#### What is needed
Go over the data and copy out each line with "Founded" in it.

##### Task input

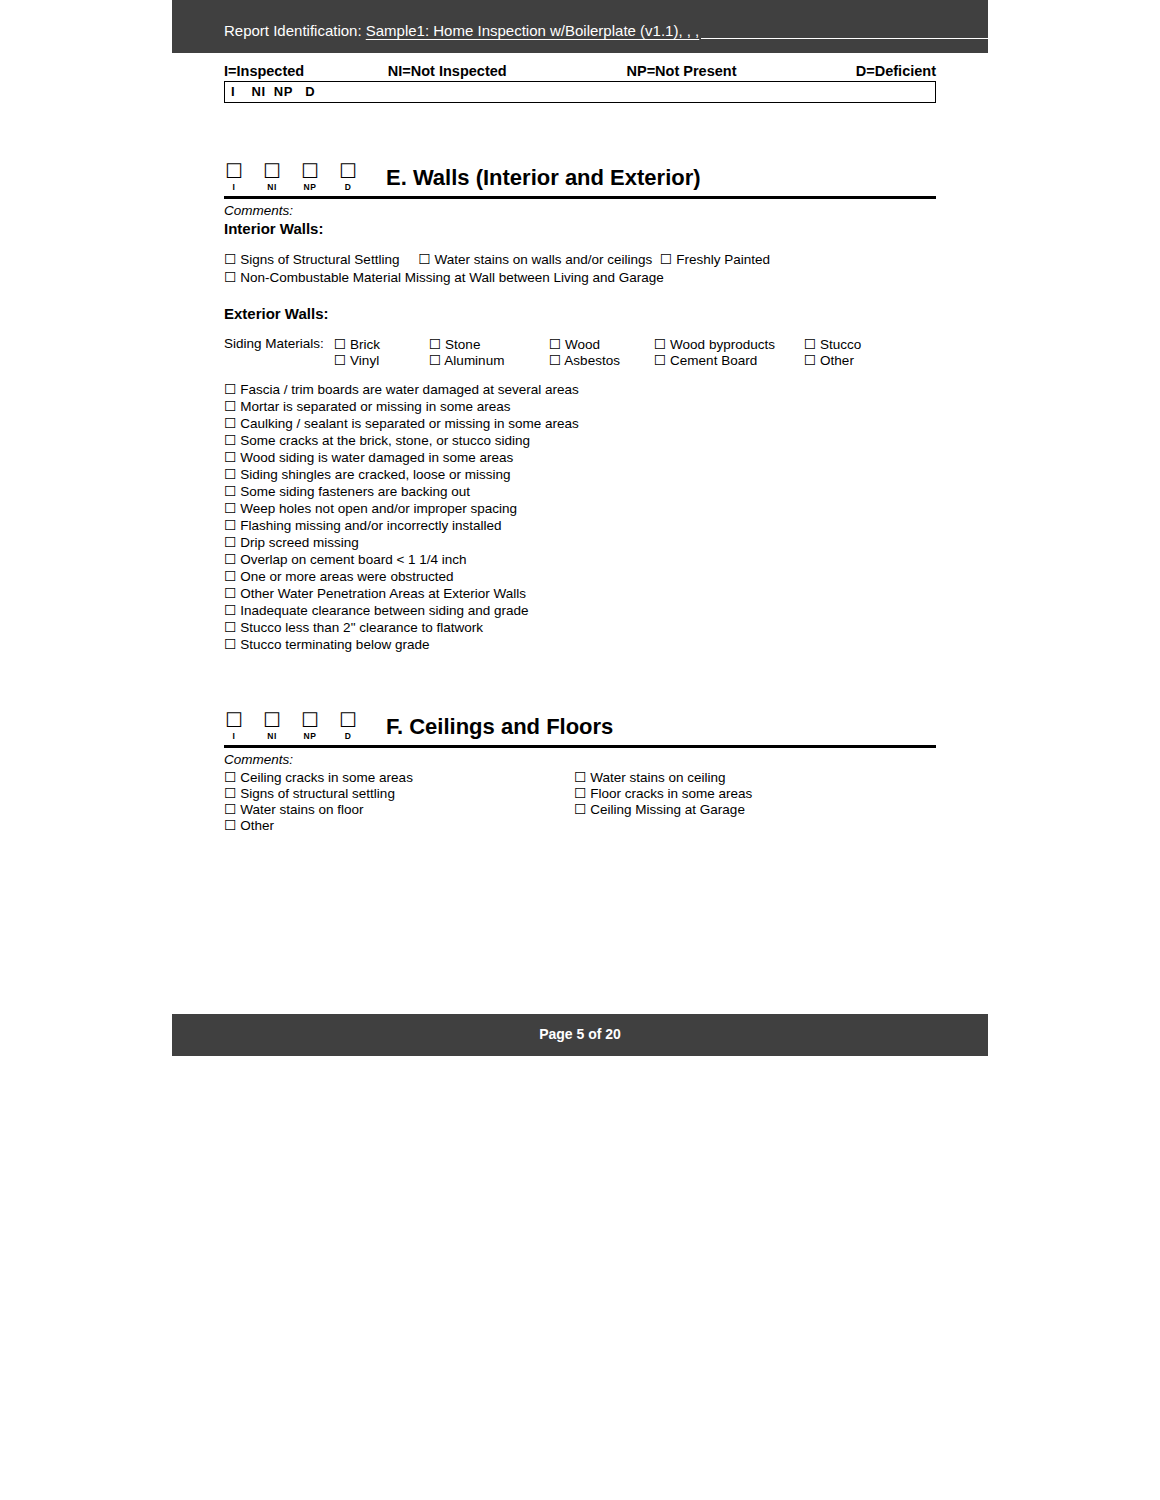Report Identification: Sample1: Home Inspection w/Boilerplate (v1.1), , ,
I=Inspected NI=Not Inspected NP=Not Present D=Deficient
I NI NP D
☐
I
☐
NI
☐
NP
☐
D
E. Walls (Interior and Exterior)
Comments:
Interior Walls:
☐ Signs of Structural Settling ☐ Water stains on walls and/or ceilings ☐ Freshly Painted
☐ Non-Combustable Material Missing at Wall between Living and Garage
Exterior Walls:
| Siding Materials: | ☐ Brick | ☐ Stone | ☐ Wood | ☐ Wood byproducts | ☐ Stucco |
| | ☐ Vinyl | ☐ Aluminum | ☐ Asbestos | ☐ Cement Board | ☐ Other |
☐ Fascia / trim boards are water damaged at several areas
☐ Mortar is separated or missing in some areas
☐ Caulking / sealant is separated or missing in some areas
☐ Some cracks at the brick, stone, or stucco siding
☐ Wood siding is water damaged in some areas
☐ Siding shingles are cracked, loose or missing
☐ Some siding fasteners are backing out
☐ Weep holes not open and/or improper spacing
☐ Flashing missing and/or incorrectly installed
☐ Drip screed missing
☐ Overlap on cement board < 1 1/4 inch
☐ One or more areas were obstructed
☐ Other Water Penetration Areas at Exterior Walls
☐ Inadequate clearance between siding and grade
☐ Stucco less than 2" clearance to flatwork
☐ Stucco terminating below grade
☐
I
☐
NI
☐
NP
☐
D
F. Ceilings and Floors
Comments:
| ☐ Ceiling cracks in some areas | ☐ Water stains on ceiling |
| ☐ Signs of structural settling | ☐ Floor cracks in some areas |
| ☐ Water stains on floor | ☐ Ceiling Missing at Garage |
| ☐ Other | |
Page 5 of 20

##########
##### Task input

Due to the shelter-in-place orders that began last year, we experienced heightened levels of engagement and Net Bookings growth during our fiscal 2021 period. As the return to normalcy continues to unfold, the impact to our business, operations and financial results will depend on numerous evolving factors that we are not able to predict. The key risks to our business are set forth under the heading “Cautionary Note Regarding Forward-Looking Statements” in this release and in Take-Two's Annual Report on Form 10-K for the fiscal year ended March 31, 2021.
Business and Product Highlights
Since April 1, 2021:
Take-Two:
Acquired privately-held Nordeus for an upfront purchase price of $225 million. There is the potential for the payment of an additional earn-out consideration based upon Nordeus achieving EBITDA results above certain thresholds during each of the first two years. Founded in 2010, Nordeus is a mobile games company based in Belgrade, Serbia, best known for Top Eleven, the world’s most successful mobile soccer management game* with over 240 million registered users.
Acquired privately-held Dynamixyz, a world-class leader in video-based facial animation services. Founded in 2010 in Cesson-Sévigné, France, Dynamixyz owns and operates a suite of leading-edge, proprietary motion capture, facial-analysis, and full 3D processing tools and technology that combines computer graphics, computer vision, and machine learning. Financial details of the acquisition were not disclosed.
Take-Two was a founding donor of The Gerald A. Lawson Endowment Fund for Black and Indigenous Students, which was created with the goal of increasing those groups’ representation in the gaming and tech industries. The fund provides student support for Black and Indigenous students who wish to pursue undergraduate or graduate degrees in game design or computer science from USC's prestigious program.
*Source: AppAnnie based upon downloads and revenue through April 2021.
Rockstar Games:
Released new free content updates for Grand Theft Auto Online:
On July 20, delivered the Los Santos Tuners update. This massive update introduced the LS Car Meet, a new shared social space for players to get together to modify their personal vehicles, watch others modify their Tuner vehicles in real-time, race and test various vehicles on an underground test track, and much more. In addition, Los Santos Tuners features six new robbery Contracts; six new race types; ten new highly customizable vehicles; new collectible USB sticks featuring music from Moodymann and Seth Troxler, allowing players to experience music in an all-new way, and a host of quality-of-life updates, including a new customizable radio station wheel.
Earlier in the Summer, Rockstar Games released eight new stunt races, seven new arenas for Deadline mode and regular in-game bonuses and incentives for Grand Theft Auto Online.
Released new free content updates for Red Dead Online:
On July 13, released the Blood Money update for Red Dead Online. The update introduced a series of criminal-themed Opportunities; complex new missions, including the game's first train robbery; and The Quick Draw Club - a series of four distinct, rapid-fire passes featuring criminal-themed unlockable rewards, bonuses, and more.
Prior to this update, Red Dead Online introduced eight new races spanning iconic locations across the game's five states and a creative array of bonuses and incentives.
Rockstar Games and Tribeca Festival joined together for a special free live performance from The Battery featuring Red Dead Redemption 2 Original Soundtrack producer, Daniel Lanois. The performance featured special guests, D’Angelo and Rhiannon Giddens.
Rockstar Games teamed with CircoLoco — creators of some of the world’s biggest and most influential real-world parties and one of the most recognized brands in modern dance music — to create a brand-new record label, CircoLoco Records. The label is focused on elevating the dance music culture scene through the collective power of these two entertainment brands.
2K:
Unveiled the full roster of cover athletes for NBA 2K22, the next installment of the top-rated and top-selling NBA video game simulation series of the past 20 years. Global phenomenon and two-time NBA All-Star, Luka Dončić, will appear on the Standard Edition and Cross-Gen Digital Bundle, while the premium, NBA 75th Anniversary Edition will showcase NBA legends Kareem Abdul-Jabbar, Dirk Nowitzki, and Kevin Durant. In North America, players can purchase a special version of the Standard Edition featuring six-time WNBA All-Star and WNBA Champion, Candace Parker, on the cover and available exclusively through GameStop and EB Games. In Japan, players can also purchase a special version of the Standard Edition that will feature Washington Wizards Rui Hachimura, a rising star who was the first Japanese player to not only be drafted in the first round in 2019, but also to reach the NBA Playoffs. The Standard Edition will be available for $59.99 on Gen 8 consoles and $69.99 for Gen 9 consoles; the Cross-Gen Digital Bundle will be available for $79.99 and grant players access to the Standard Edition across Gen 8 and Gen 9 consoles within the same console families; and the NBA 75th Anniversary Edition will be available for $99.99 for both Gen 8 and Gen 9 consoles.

##########

#### Solution to this problem
Acquired privately-held Nordeus for an upfront purchase price of $225 million. There is the potential for the payment of an additional earn-out consideration based upon Nordeus achieving EBITDA results above certain thresholds during each of the first two years. Founded in 2010, Nordeus is a mobile games company based in Belgrade, Serbia, best known for Top Eleven, the world’s most successful mobile soccer management game* with over 240 million registered users.
Acquired privately-held Dynamixyz, a world-class leader in video-based facial animation services. Founded in 2010 in Cesson-Sévigné, France, Dynamixyz owns and operates a suite of leading-edge, proprietary motion capture, facial-analysis, and full 3D processing tools and technology that combines computer graphics, computer vision, and machine learning. Financial details of the acquisition were not disclosed.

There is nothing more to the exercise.